Speaking to Salaamedia, Shenilla Mohammed, executive director of Amnesty International South Africa, said that Suu Kyi was “a symbol of hope and courage” in the past. Following her entry into government in 2016, she has been complicit in multiple violations of human rights of the Rohingya people.
Mohammed quoted Suu Kyi’s comments made in 2013 upon receiving the award, stating that Myanmar’s State Counsellor requested that Amnesty International “never take [their] eyes or [their] mind off [Myanmar].” Amnesty International repeatedly attempted to engage with the Myanmar government, yet Suu Kyi refused negotiations and continued to violate the human rights of Burma’s minority population- the Rohingya.
The “Ambassador of Conscience” award is given to individuals who incessantly and tirelessly promote and protect human rights. Other recipients of this award have been iconic human rights activists such as Nelson Mandela, South African president and struggle stalwart; and Mary Robinson, Irish President and United Nations High Commissioner for Human Rights. Suu Kyi is the only recipient of the ‘Ambassador of Conscience’ award to have it subsequently withdrawn in the wake of her suppression of human rights, as shown in her involvement in the persecution of the Rohingya people.
Her administration has been actively hostile to the Rohingya population in Myanmar. Mohammed claims that members of the National League for Democracy, under the leadership of Suu Kyi, have accused the Rohingya of carrying out acts of terrorism, burning down their own homes, and laying false rape claims.

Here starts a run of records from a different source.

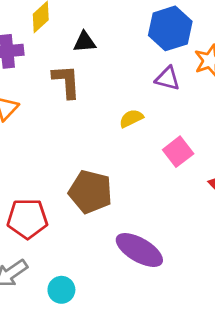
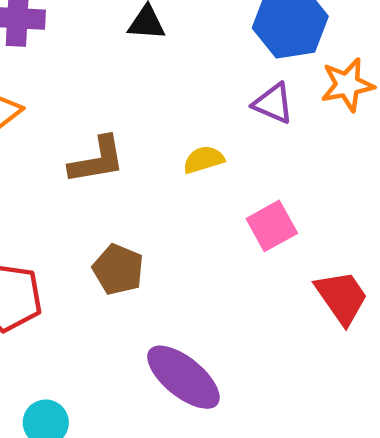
brown L-shape: (66, 81) -> (97, 160), moved, turned 75
brown pentagon: (90, 192) -> (118, 269), size x0.7

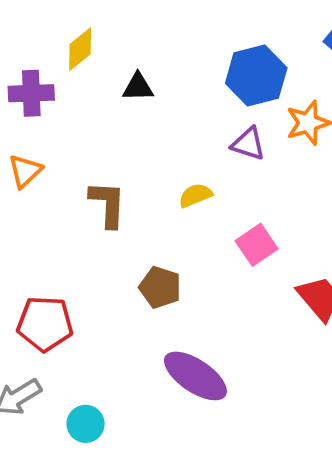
brown L-shape: (97, 160) -> (108, 204), turned -72
brown pentagon: (118, 269) -> (160, 287), moved

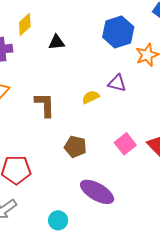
purple triangle: (248, 144) -> (117, 83), moved
pink square: (257, 245) -> (125, 144), moved
cyan circle: (86, 424) -> (58, 220), moved

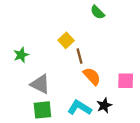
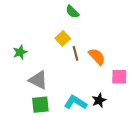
green semicircle: (97, 12) -> (72, 12), moved
orange semicircle: (92, 76) -> (97, 57), moved

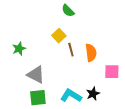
orange semicircle: (97, 57) -> (91, 53), turned 36

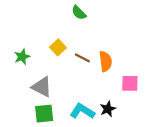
yellow square: (59, 36) -> (58, 47), moved
brown line: (71, 50) -> (82, 58), turned -48

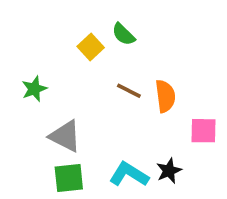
green semicircle: (79, 13) -> (123, 34), moved
yellow square: (58, 47) -> (91, 47), moved

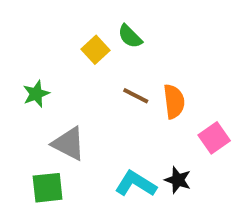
pink square: (204, 131) -> (214, 138), turned -36
black star: (169, 171) -> (178, 180), turned -30
green square: (69, 178) -> (48, 188), moved

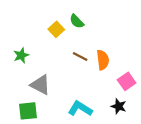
black star: (178, 180) -> (119, 106), moved

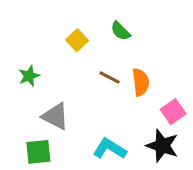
green semicircle: (77, 21) -> (120, 31), moved
black star: (119, 106) -> (162, 146), size x1.5

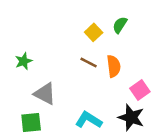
green semicircle: (120, 31) -> (120, 25), moved, turned 78
yellow square: (77, 40) -> (94, 32), moved

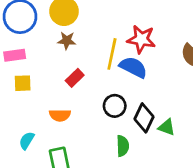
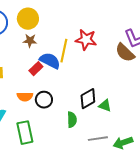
blue semicircle: (133, 67) -> (50, 61), moved
black circle: (115, 106) -> (44, 100), moved
black diamond: (144, 118) -> (88, 99), turned 35

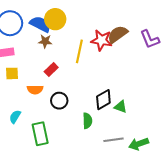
yellow circle: (28, 19) -> (55, 19), moved
brown semicircle: (125, 53) -> (118, 34), moved, turned 100
blue semicircle: (50, 61) -> (40, 24), moved
orange semicircle: (25, 97) -> (35, 90), moved

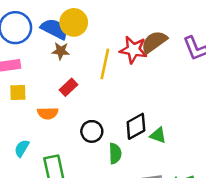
black circle: (59, 101) -> (92, 131), moved

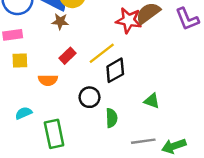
yellow line: (105, 64) -> (102, 53), moved, turned 40
black diamond: (136, 126) -> (115, 70), moved
cyan semicircle: (22, 148) -> (24, 113), turned 35

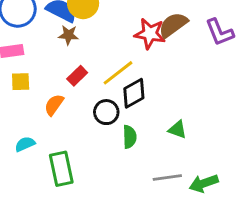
orange semicircle: (48, 80) -> (54, 105), turned 126
black circle: (90, 97) -> (106, 112), moved
green semicircle: (111, 118) -> (130, 137), moved

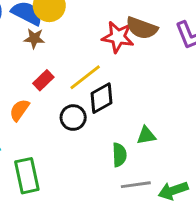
brown semicircle: (173, 25) -> (142, 28), turned -124
green triangle: (178, 130) -> (146, 135), turned -30
green semicircle: (130, 137) -> (119, 155), moved

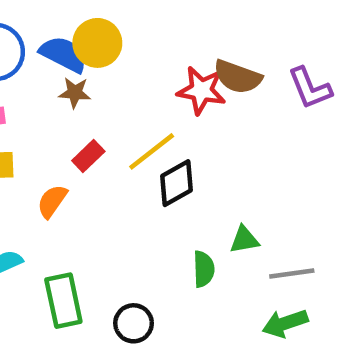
black circle: (73, 118) -> (134, 323), moved
gray line: (136, 185) -> (292, 274), moved

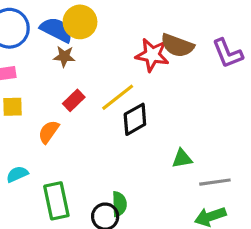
green semicircle: (204, 269) -> (119, 204), moved

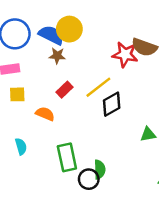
orange semicircle: (49, 132) -> (45, 114), turned 78
cyan semicircle: (17, 174) -> (21, 146), turned 98
green rectangle: (56, 201) -> (67, 157), moved

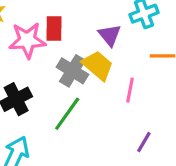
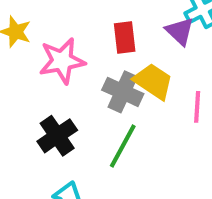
red rectangle: (54, 29) -> (125, 37), moved
purple triangle: (110, 35) -> (180, 31), moved

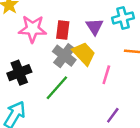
purple triangle: (180, 31) -> (94, 27), moved
red rectangle: (125, 37) -> (63, 30), moved

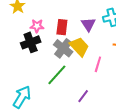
pink star: (32, 29) -> (37, 26), size x0.6
black cross: (19, 73) -> (31, 42), moved
purple line: (113, 115) -> (83, 96), moved

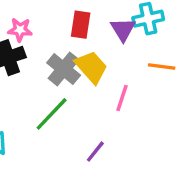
purple triangle: (88, 24) -> (123, 29), moved
red rectangle: (62, 27) -> (81, 25), moved

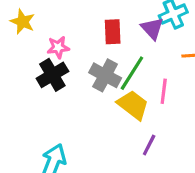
yellow trapezoid: (91, 67) -> (133, 105), moved
green line: (52, 114) -> (132, 73), moved

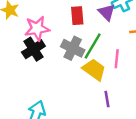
pink star: (58, 47) -> (37, 28), size x1.5
purple line: (149, 145) -> (107, 99), turned -35

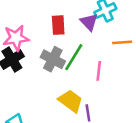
yellow trapezoid: (94, 70) -> (71, 101), moved

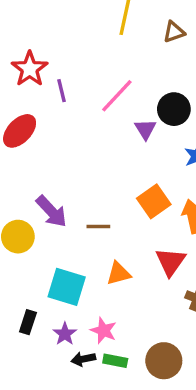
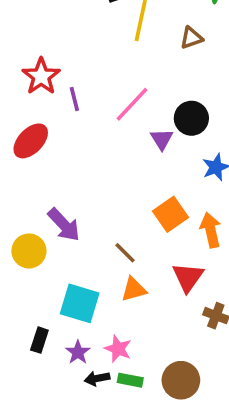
brown line: (98, 227) -> (125, 253), moved, turned 45

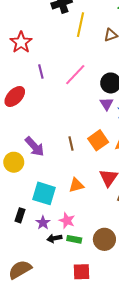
red star: (41, 76) -> (21, 42), moved
purple triangle: (162, 139) -> (107, 104), moved
brown line: (125, 253) -> (71, 143), moved, turned 32

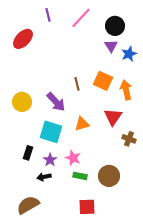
orange square: (98, 140) -> (103, 81), turned -30
purple arrow: (35, 147) -> (56, 102), moved
black arrow: (54, 238) -> (44, 177), moved

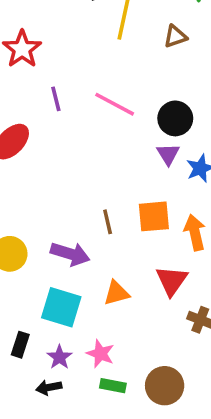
pink line: (81, 18) -> (115, 104), turned 75
orange square: (103, 81) -> (154, 216), turned -30
purple arrow: (56, 102) -> (70, 254), turned -30

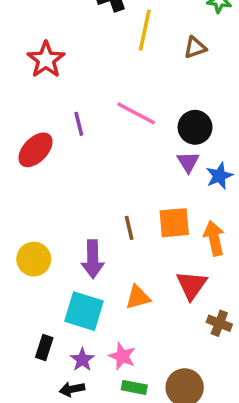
purple line: (56, 99) -> (79, 124), moved
purple arrow: (70, 254) -> (93, 259), turned 72

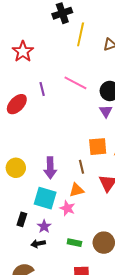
brown line: (129, 228) -> (82, 167), moved
pink star: (122, 356) -> (67, 208), moved

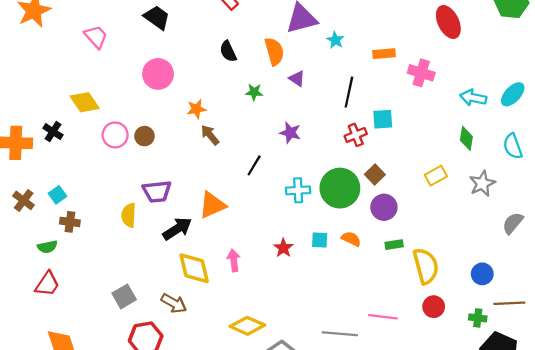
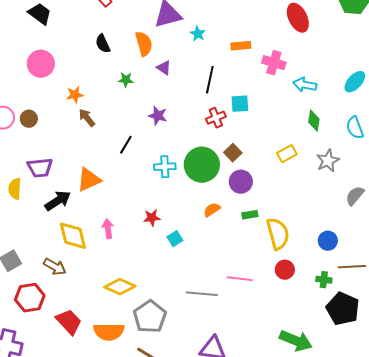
cyan arrow: (473, 98) -> (305, 85), moved
orange semicircle: (351, 239) -> (212, 210), turned -60
cyan square: (320, 240) -> (175, 239), moved, turned -35
red star: (283, 248) -> (152, 218), turned 30

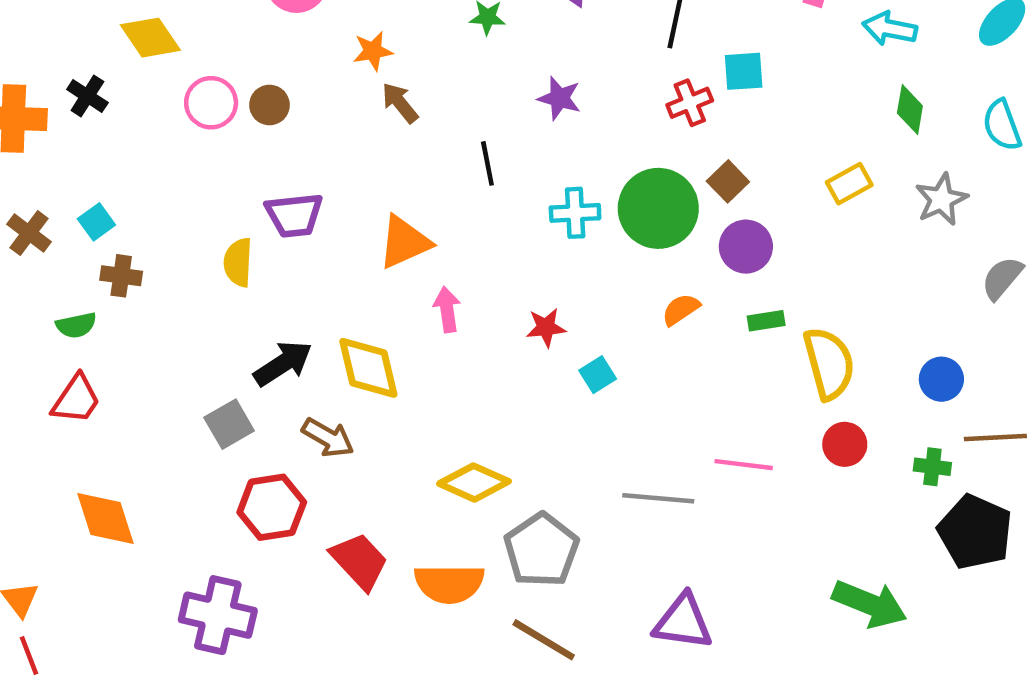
black line: (126, 145) -> (487, 163), turned -42
black arrow: (58, 201) -> (283, 363), moved
pink arrow: (108, 229) -> (447, 309), moved

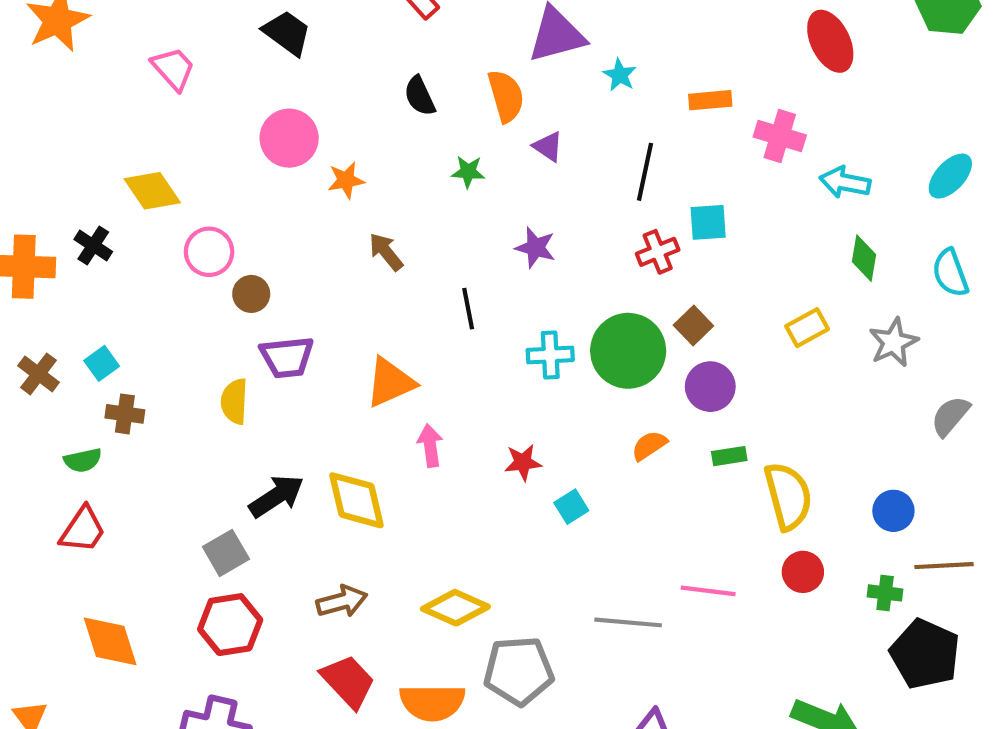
orange star: (373, 51) -> (346, 180), moved
brown circle: (269, 105) -> (251, 294), moved
brown arrow: (328, 438) -> (342, 601), moved, turned -45
red hexagon: (272, 507) -> (230, 625), moved
gray pentagon: (541, 550) -> (519, 671), turned 30

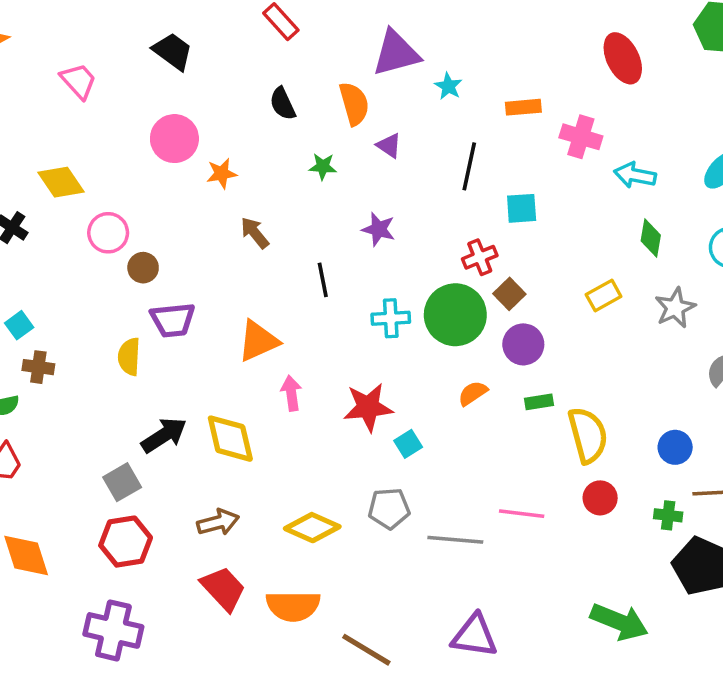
red cross: (658, 252) -> (480, 257), moved
red star: (523, 462) -> (368, 407), size x1.6
gray pentagon: (519, 671) -> (389, 508), moved, size x0.7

The Burmese state media portrayed the Rohingya people as detestable “thorns that must be pulled out.” These techniques, among other methods utilised by the government of Myanmar, assisted in the dehumanisation of the Rohingya people, not only in Burma but across the world.
Suu Kyi is undoubtedly involved in the oppression and subjugation of the minority Rohingya population. In 2017, she denied that what was taking place was ethnic cleansing, yet as more and more Rohingya were displaced and killed, the occurrences in Myanmar strongly began to resemble what can only be described as ethnic cleansing. While she has not been tried for her crimes in an official capacity, the withdrawal by Amnesty International of her ‘Ambassador of Conscience’ award is a significant event, and may inspire further criticism and condemnation of her tyrannical regime.
By refusing to use her moral authority to speak out against injustice, she has betrayed the morals and values that she once embodied, and has mimicked the system she fought against for twenty years. Since her coming into power, Suu Kyi has had numerous awards from various universities and governments retracted due to her persecution of the Rohingya people.